[Plain-text document sources]
+++

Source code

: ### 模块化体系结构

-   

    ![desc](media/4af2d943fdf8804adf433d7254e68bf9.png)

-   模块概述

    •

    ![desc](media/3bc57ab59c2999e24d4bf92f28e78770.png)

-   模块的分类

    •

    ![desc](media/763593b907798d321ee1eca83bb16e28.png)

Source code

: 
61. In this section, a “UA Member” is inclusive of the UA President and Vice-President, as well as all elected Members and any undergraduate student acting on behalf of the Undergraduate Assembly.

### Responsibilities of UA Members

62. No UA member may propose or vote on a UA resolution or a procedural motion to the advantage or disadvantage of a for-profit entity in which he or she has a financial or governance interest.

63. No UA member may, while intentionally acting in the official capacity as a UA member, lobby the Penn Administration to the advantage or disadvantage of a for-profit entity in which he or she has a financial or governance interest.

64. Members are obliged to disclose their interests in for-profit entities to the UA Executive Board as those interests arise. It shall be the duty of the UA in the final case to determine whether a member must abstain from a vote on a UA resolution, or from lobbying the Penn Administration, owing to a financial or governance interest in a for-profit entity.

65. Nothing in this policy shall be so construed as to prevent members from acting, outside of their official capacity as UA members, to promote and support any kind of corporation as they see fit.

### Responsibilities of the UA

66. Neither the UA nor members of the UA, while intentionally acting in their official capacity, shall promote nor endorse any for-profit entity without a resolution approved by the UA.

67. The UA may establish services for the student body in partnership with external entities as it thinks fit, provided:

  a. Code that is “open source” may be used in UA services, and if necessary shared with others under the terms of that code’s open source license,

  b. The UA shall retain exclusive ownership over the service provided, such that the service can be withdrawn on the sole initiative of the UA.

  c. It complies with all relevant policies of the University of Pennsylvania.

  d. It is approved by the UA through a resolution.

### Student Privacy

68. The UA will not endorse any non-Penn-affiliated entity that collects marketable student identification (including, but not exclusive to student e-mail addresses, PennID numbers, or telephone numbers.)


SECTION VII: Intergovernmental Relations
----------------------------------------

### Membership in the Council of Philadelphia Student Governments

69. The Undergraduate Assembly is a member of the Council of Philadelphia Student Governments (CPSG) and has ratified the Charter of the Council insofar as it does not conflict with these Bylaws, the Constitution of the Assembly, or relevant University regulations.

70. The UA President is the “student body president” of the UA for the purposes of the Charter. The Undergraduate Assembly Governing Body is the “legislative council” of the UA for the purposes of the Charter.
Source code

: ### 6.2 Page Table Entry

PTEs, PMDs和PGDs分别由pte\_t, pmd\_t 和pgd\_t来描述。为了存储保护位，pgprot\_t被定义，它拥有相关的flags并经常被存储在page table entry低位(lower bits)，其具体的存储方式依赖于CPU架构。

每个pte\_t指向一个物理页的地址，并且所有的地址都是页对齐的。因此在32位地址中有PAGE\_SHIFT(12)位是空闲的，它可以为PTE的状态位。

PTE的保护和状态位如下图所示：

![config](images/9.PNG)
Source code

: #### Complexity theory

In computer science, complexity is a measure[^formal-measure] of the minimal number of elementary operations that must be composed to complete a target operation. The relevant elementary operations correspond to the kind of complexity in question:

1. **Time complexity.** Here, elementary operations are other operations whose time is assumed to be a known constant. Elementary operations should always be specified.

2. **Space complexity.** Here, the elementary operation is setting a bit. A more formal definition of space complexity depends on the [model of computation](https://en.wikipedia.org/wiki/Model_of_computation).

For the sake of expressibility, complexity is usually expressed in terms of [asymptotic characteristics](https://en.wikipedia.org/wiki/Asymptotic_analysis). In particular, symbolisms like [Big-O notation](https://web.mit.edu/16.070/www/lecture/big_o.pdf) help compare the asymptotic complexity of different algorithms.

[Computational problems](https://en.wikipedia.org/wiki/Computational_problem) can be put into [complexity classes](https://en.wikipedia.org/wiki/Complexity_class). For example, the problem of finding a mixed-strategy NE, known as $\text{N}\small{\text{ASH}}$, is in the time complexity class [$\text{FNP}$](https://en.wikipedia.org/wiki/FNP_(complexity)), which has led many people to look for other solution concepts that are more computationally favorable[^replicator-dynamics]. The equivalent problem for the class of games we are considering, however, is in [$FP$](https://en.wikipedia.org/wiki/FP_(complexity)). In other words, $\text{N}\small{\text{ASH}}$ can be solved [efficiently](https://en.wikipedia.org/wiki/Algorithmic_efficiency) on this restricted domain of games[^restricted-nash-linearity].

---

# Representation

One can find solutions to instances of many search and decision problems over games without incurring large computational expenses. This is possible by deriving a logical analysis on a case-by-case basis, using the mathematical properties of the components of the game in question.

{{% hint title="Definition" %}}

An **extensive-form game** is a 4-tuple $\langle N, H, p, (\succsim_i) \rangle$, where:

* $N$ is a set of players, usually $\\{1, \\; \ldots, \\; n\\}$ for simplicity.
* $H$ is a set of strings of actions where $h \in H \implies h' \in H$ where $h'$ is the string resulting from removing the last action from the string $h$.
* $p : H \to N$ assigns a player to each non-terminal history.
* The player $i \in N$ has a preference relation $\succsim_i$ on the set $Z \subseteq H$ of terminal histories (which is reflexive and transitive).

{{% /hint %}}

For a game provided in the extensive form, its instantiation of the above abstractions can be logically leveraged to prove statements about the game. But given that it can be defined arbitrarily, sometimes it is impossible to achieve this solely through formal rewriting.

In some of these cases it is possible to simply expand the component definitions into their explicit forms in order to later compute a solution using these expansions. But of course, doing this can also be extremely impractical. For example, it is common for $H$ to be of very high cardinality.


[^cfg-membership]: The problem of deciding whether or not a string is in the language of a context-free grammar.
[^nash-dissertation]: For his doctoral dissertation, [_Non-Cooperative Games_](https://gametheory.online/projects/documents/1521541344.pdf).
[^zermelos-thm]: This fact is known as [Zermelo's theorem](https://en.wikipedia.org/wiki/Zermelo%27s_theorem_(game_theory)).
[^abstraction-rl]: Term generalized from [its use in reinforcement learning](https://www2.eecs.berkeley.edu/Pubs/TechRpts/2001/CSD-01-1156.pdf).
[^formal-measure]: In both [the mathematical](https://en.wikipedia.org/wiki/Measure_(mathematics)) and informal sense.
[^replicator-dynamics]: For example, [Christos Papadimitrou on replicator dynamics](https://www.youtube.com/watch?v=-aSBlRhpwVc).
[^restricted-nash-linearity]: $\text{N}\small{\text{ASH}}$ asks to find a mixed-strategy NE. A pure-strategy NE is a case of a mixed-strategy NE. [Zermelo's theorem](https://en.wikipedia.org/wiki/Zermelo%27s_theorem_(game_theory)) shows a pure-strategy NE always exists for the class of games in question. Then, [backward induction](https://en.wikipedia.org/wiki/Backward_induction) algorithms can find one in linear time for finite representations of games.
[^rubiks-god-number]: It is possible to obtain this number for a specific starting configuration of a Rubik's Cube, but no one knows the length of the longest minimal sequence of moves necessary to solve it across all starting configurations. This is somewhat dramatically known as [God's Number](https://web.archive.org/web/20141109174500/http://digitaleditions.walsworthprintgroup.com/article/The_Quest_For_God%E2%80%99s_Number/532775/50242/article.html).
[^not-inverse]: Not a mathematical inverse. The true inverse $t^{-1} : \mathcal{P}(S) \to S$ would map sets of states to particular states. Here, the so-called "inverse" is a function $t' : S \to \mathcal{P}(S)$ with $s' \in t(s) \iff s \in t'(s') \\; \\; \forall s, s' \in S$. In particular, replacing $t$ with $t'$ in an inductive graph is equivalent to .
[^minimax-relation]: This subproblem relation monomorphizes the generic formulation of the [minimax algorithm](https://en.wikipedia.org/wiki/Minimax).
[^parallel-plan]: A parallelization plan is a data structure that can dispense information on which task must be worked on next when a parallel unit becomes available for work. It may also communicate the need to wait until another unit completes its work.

+++

● Aim of the task: Filter the records for lines holding the string "operations". Copy each one.

● Output for this task:
In computer science, complexity is a measure[^formal-measure] of the minimal number of elementary operations that must be composed to complete a target operation. The relevant elementary operations correspond to the kind of complexity in question:
1. **Time complexity.** Here, elementary operations are other operations whose time is assumed to be a known constant. Elementary operations should always be specified.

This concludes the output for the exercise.